[GIVEN INFORMATION]
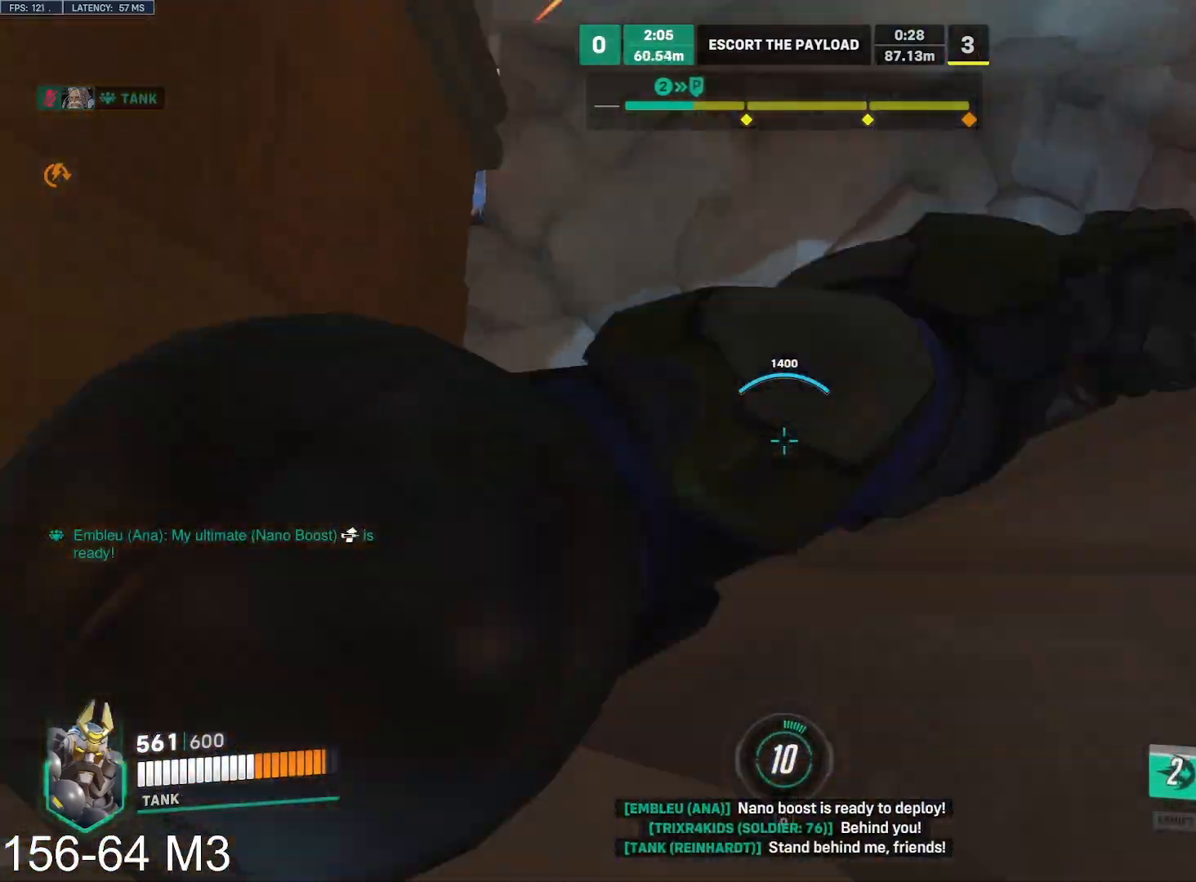
{"keys": ["d"], "mouse": ["right"], "events": [[33, "space", "up"], [50, "mouse_left", "up"], [150, "a", "down"], [200, "d", "down"], [233, "a", "up"], [233, "w", "up"], [350, "a", "down"], [383, "d", "up"], [417, "d", "down"], [483, "a", "up"]]}
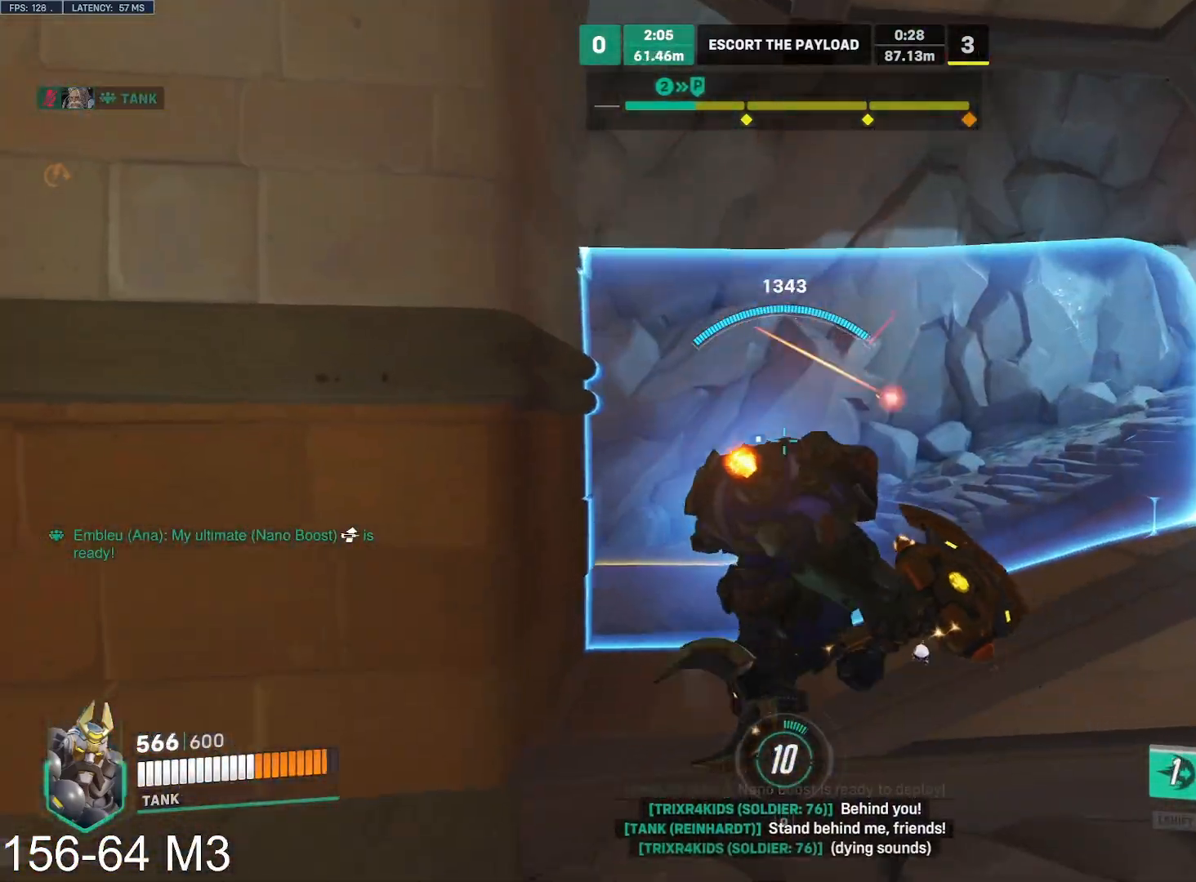
{"keys": [], "mouse": ["left", "right"], "events": [[67, "w", "down"], [150, "w", "up"], [183, "d", "up"], [333, "mouse_left", "down"]]}
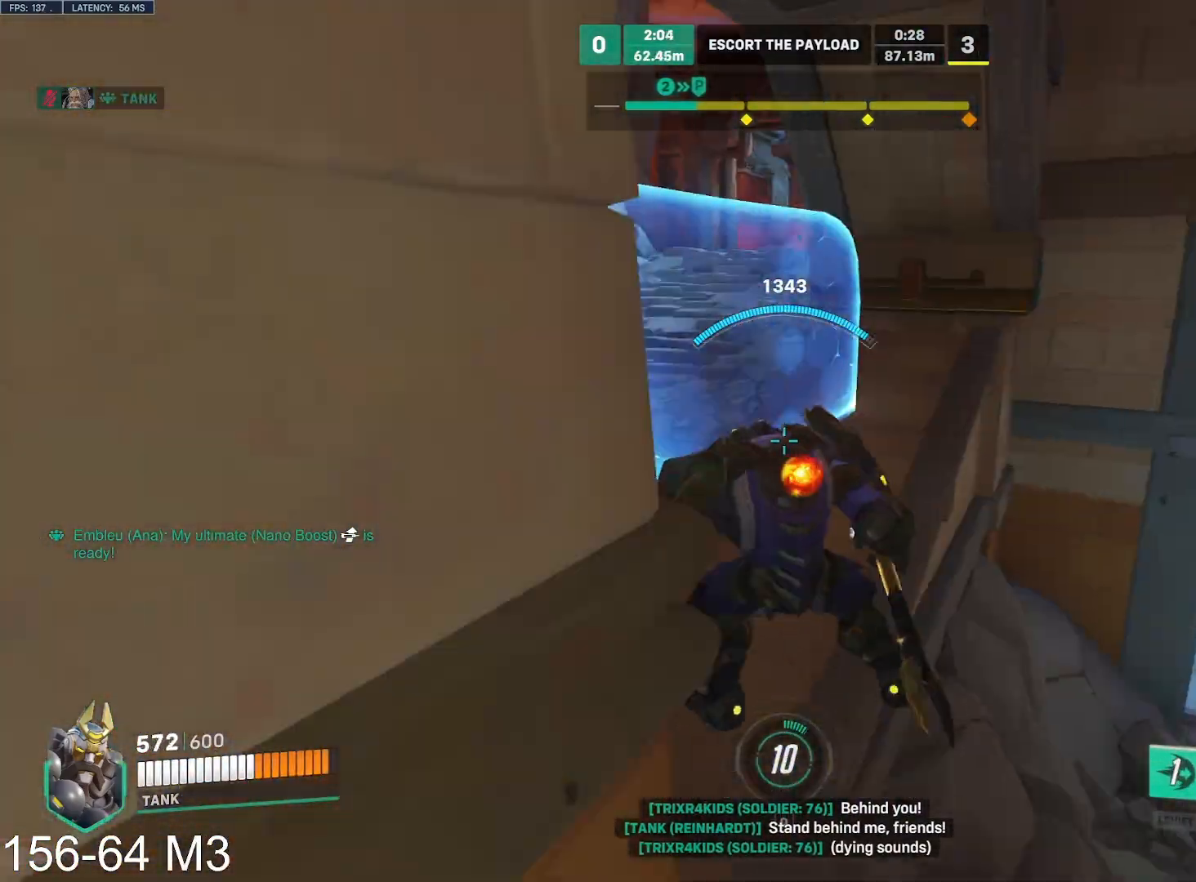
{"keys": [], "mouse": ["left", "right"], "events": []}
[/GIVEN INFORMATION]
Make an exact copy of the listing. Leave its pictures out.

{"keys": ["d"], "mouse": ["right"], "events": [[33, "space", "up"], [50, "mouse_left", "up"], [150, "a", "down"], [200, "d", "down"], [233, "a", "up"], [233, "w", "up"], [350, "a", "down"], [383, "d", "up"], [417, "d", "down"], [483, "a", "up"]]}
{"keys": [], "mouse": ["left", "right"], "events": [[67, "w", "down"], [150, "w", "up"], [183, "d", "up"], [333, "mouse_left", "down"]]}
{"keys": [], "mouse": ["left", "right"], "events": []}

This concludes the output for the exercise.